Florida Tech Research Year In Review, Part 2
As we wrap up 2018, here are some research highlights and news coverage on Florida Tech from this year.
-An observation made by an experiment at the Large Hadron Collider involving Florida Institute of Technology physicists Francisco Yumiceva, Marcus Hohlmann and Marc Baarmand has for the first time connected the two heaviest elementary particles of the Standard Model.
Using the Compact Muon Solenoid (CMS) detector, which acts as a giant, high-speed camera taking 3-D ‘photographs’ of particle collisions from all directions up to 40 million times each second, scientists at the CERN-based collider near Geneva, Switzerland, announced findings that reveal how strongly the Higgs boson interacts with the heaviest known elementary particle, the top quark.

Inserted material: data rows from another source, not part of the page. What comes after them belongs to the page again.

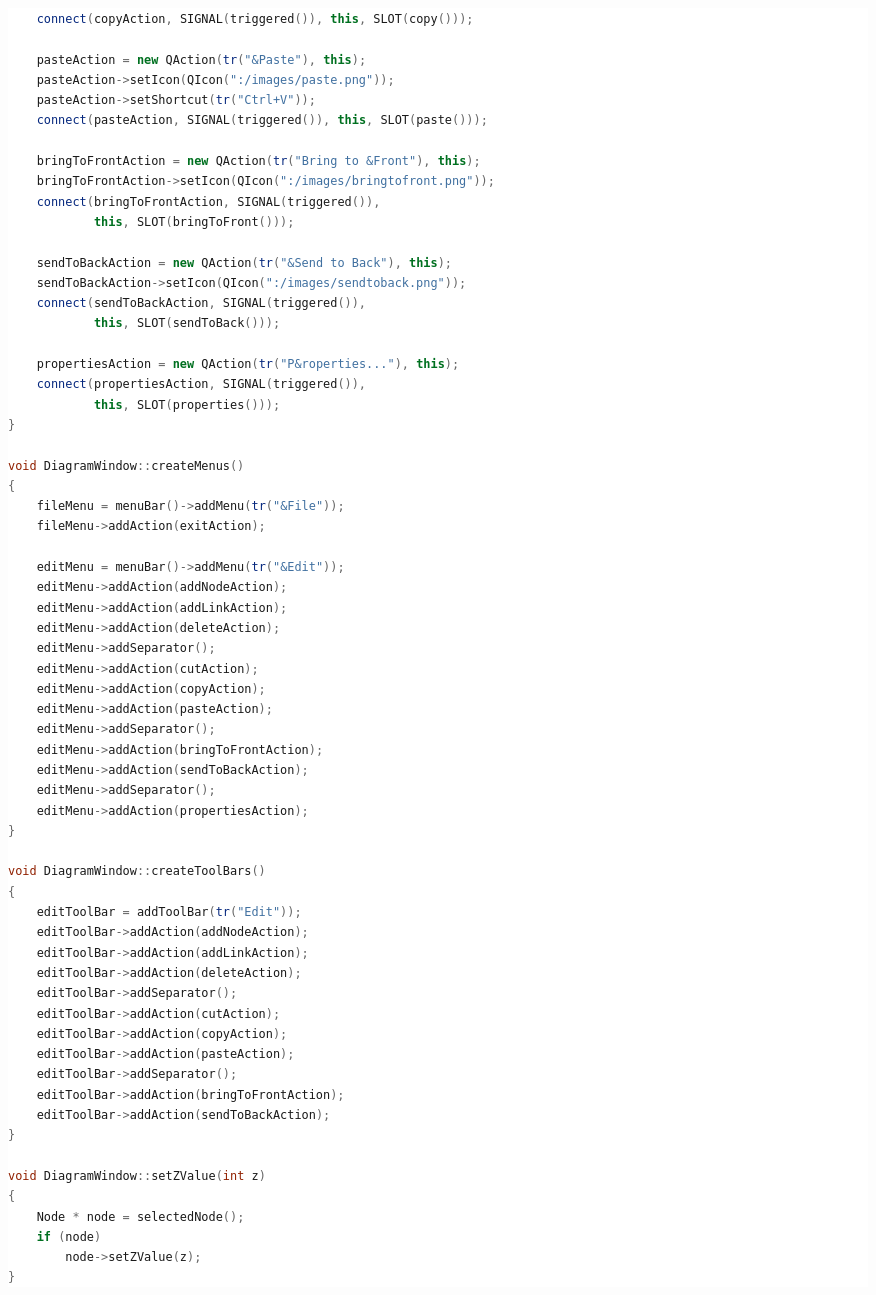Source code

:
 ```c++
    connect(copyAction, SIGNAL(triggered()), this, SLOT(copy()));

    pasteAction = new QAction(tr("&Paste"), this);
    pasteAction->setIcon(QIcon(":/images/paste.png"));
    pasteAction->setShortcut(tr("Ctrl+V"));
    connect(pasteAction, SIGNAL(triggered()), this, SLOT(paste()));

    bringToFrontAction = new QAction(tr("Bring to &Front"), this);
    bringToFrontAction->setIcon(QIcon(":/images/bringtofront.png"));
    connect(bringToFrontAction, SIGNAL(triggered()),
            this, SLOT(bringToFront()));

    sendToBackAction = new QAction(tr("&Send to Back"), this);
    sendToBackAction->setIcon(QIcon(":/images/sendtoback.png"));
    connect(sendToBackAction, SIGNAL(triggered()),
            this, SLOT(sendToBack()));

    propertiesAction = new QAction(tr("P&roperties..."), this);
    connect(propertiesAction, SIGNAL(triggered()),
            this, SLOT(properties()));
}

void DiagramWindow::createMenus()
{
    fileMenu = menuBar()->addMenu(tr("&File"));
    fileMenu->addAction(exitAction);

    editMenu = menuBar()->addMenu(tr("&Edit"));
    editMenu->addAction(addNodeAction);
    editMenu->addAction(addLinkAction);
    editMenu->addAction(deleteAction);
    editMenu->addSeparator();
    editMenu->addAction(cutAction);
    editMenu->addAction(copyAction);
    editMenu->addAction(pasteAction);
    editMenu->addSeparator();
    editMenu->addAction(bringToFrontAction);
    editMenu->addAction(sendToBackAction);
    editMenu->addSeparator();
    editMenu->addAction(propertiesAction);
}

void DiagramWindow::createToolBars()
{
    editToolBar = addToolBar(tr("Edit"));
    editToolBar->addAction(addNodeAction);
    editToolBar->addAction(addLinkAction);
    editToolBar->addAction(deleteAction);
    editToolBar->addSeparator();
    editToolBar->addAction(cutAction);
    editToolBar->addAction(copyAction);
    editToolBar->addAction(pasteAction);
    editToolBar->addSeparator();
    editToolBar->addAction(bringToFrontAction);
    editToolBar->addAction(sendToBackAction);
}

void DiagramWindow::setZValue(int z)
{
    Node * node = selectedNode();
    if (node)
        node->setZValue(z);
}
```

-The STEM-Liner Experience was put together by the Dallas Independent School District. 40 students were hand-selected to fly to the Space Coast and make a special stop at Florida Tech.
-Marine biologist Toby Daly-Engel led a team that discovered the Atlantic sixgill shark, featuring saw-like lower teeth and previously classified with the Indian and Pacific sixgill shark. The discovery was tweeted by Stephen Colbert, featured in American publications such as Fox News, National Geographic, USA Today (And Gannett related publications such as Florida Today and the Arizona Republic), Houston Chronicle and San Antonio Express-News, and international publications from Belize, Brazil, Canada, England, Egypt, France, Hungary, India, Indonesia, Italy, Russia, Singapore, Sweden, Turkey and United Arab Emirates.
-Ocean Engineering and Marine Sciences professor Mark Bush discussed the effect of declining water levels at Lake Titicaca and the affect it might have in the future in National Geographic’s story on drying lakes as a result of climate change.
-Research from Florida Tech revealed fish born in marine reserves where fishing is prohibited grow to be larger, healthier and more successful at reproduction. The discovery was published in Phys.org, London-based online science journal ScienMag, and X-Ray magazine, an international diving magazine with about half a million annual unique visitors.